Volcano Plot for Differential Expression
Run the Volcano Plot for Differential Expression MicroSim Fullscreen
Edit in the p5.js Editor
About This MicroSim
This MicroSim displays a volcano plot — the standard visualization for differential gene expression analysis. It plots 100 simulated genes with their log2 fold change on the x-axis and -log10 adjusted p-value on the y-axis, creating the characteristic volcano shape. Students can adjust significance thresholds and hover over individual genes to explore the data.
What Is a Volcano Plot?
A volcano plot combines two key metrics from a differential expression experiment:
- Log2 fold change (x-axis) — How much a gene's expression changed between two conditions (e.g., tumor vs. normal). Positive values indicate upregulation; negative values indicate downregulation.

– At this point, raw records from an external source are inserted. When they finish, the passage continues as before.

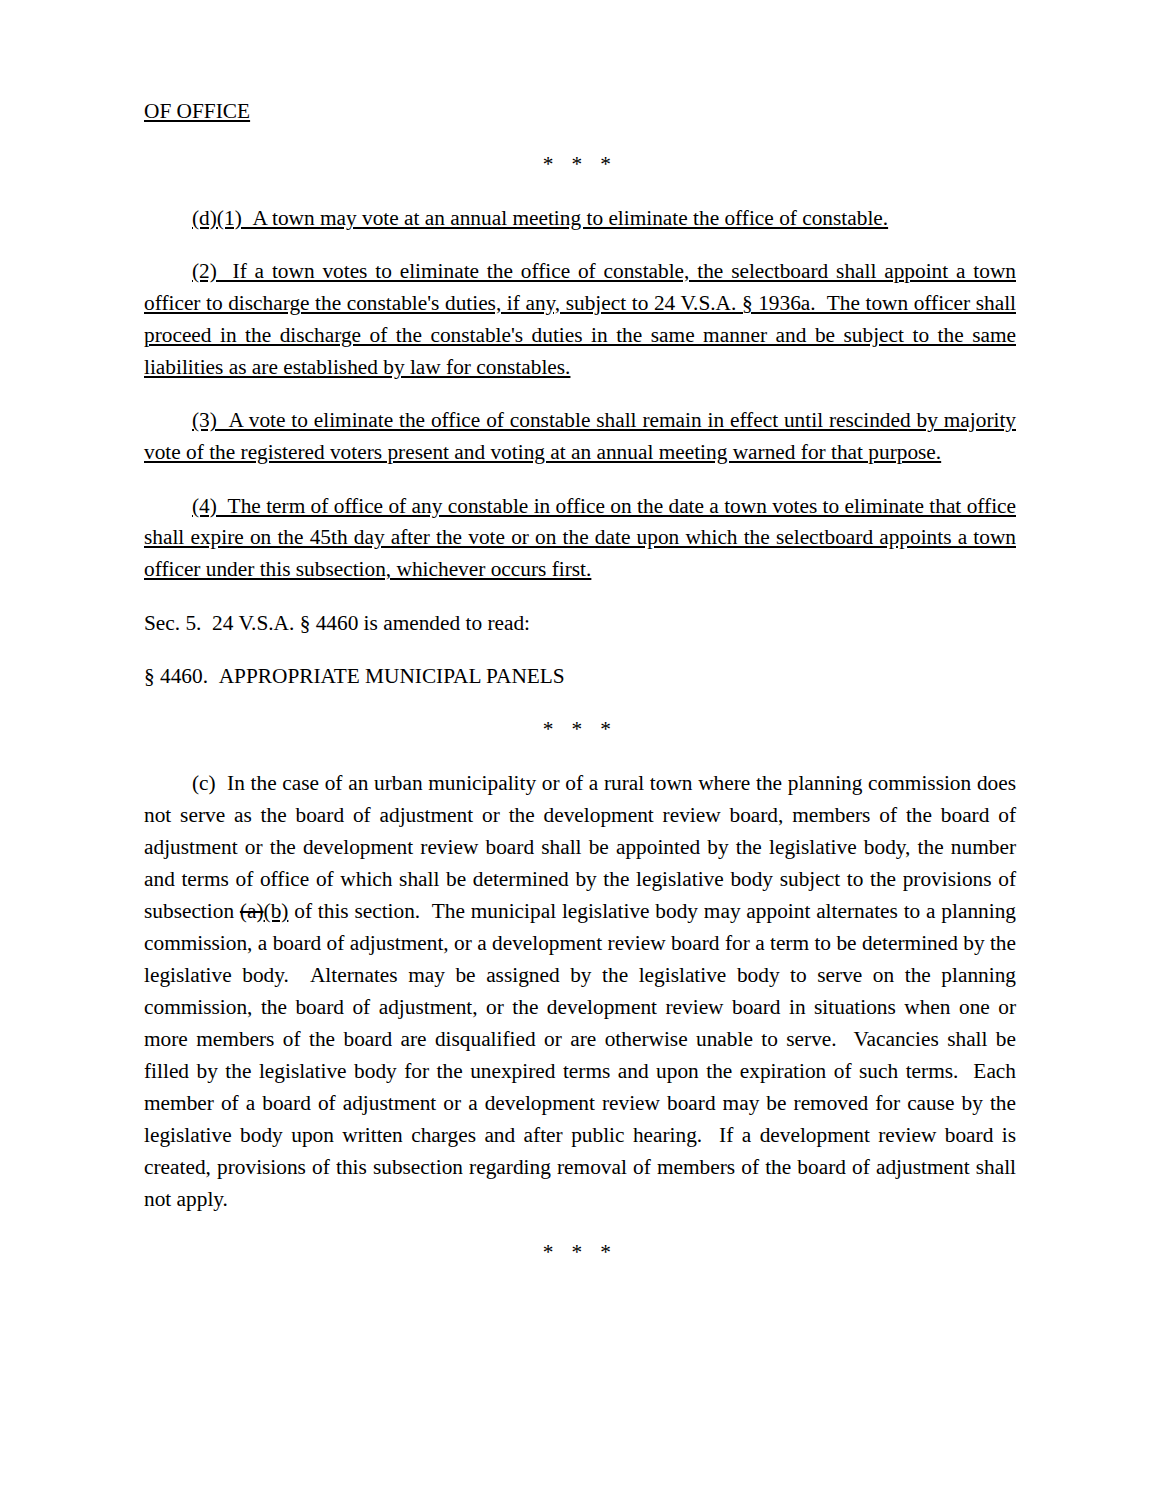OF OFFICE
* * *
(d)(1) A town may vote at an annual meeting to eliminate the office of constable.
(2) If a town votes to eliminate the office of constable, the selectboard shall appoint a town officer to discharge the constable's duties, if any, subject to 24 V.S.A. § 1936a. The town officer shall proceed in the discharge of the constable's duties in the same manner and be subject to the same liabilities as are established by law for constables.
(3) A vote to eliminate the office of constable shall remain in effect until rescinded by majority vote of the registered voters present and voting at an annual meeting warned for that purpose.
(4) The term of office of any constable in office on the date a town votes to eliminate that office shall expire on the 45th day after the vote or on the date upon which the selectboard appoints a town officer under this subsection, whichever occurs first.
Sec. 5. 24 V.S.A. § 4460 is amended to read:
§ 4460. APPROPRIATE MUNICIPAL PANELS
* * *
(c) In the case of an urban municipality or of a rural town where the planning commission does not serve as the board of adjustment or the development review board, members of the board of adjustment or the development review board shall be appointed by the legislative body, the number and terms of office of which shall be determined by the legislative body subject to the provisions of subsection (a)(b) of this section. The municipal legislative body may appoint alternates to a planning commission, a board of adjustment, or a development review board for a term to be determined by the legislative body. Alternates may be assigned by the legislative body to serve on the planning commission, the board of adjustment, or the development review board in situations when one or more members of the board are disqualified or are otherwise unable to serve. Vacancies shall be filled by the legislative body for the unexpired terms and upon the expiration of such terms. Each member of a board of adjustment or a development review board may be removed for cause by the legislative body upon written charges and after public hearing. If a development review board is created, provisions of this subsection regarding removal of members of the board of adjustment shall not apply.
* * *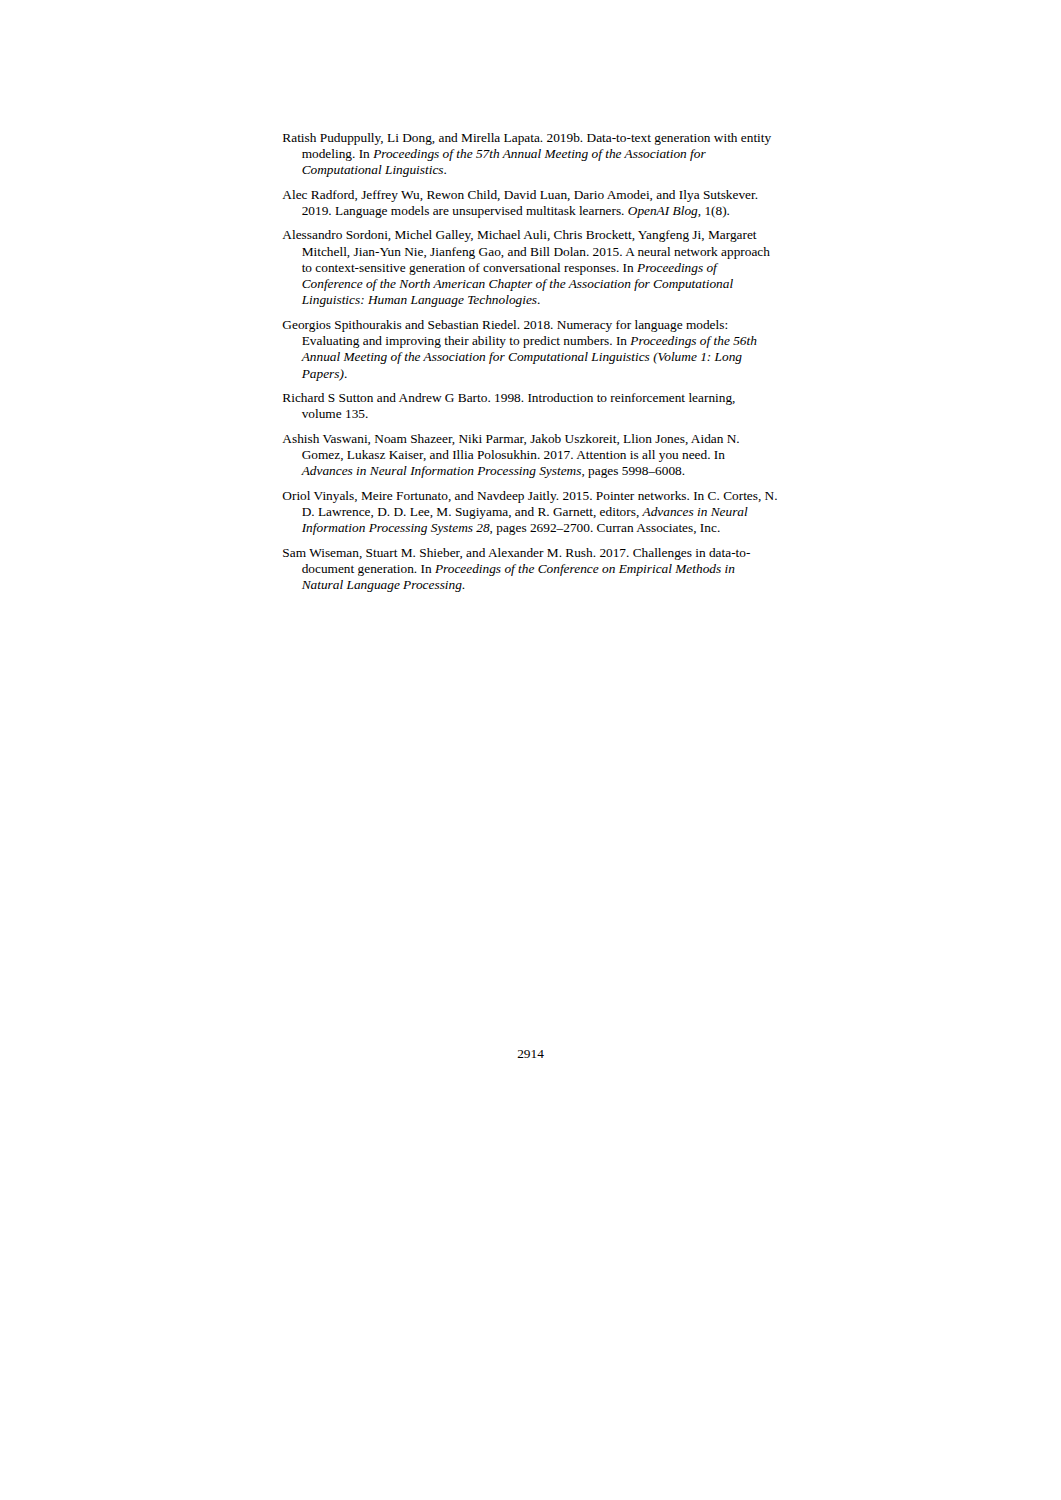Ratish Puduppully, Li Dong, and Mirella Lapata. 2019b. Data-to-text generation with entity modeling. In Proceedings of the 57th Annual Meeting of the Association for Computational Linguistics.
Alec Radford, Jeffrey Wu, Rewon Child, David Luan, Dario Amodei, and Ilya Sutskever. 2019. Language models are unsupervised multitask learners. OpenAI Blog, 1(8).
Alessandro Sordoni, Michel Galley, Michael Auli, Chris Brockett, Yangfeng Ji, Margaret Mitchell, Jian-Yun Nie, Jianfeng Gao, and Bill Dolan. 2015. A neural network approach to context-sensitive generation of conversational responses. In Proceedings of Conference of the North American Chapter of the Association for Computational Linguistics: Human Language Technologies.
Georgios Spithourakis and Sebastian Riedel. 2018. Numeracy for language models: Evaluating and improving their ability to predict numbers. In Proceedings of the 56th Annual Meeting of the Association for Computational Linguistics (Volume 1: Long Papers).
Richard S Sutton and Andrew G Barto. 1998. Introduction to reinforcement learning, volume 135.
Ashish Vaswani, Noam Shazeer, Niki Parmar, Jakob Uszkoreit, Llion Jones, Aidan N. Gomez, Lukasz Kaiser, and Illia Polosukhin. 2017. Attention is all you need. In Advances in Neural Information Processing Systems, pages 5998–6008.
Oriol Vinyals, Meire Fortunato, and Navdeep Jaitly. 2015. Pointer networks. In C. Cortes, N. D. Lawrence, D. D. Lee, M. Sugiyama, and R. Garnett, editors, Advances in Neural Information Processing Systems 28, pages 2692–2700. Curran Associates, Inc.
Sam Wiseman, Stuart M. Shieber, and Alexander M. Rush. 2017. Challenges in data-to-document generation. In Proceedings of the Conference on Empirical Methods in Natural Language Processing.
2914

- -log10 p-value (y-axis) — Statistical significance of the change. Higher values (further from the x-axis) indicate more statistically significant differences.
Genes in the upper-left and upper-right corners are both statistically significant and biologically meaningful — these are the most interesting candidates for further study.
Visual Encoding
- Red points — Significantly upregulated genes (above p-value threshold and right of fold-change threshold)
- Blue points — Significantly downregulated genes (above p-value threshold and left of negative fold-change threshold)
- Gray points — Genes that do not meet both significance criteria
- Vertical dashed lines — Fold-change thresholds
- Horizontal dashed line — P-value significance threshold
- Gene labels appear on hover, showing the gene name, fold change, and p-value
Simulated Data
The 100 genes are drawn from well-known cancer-related genes (TP53, BRCA1, MYC, EGFR, etc.) with simulated expression changes. Approximately 15% are strongly upregulated, 15% strongly downregulated, 20% are borderline, and 50% show no significant change — reflecting typical real-world distributions.
How to Use
- Fold-change threshold slider — Adjust the minimum absolute log2 fold change required for significance (vertical dashed lines move)
- P-value threshold slider — Adjust the -log10 p-value cutoff (horizontal dashed line moves)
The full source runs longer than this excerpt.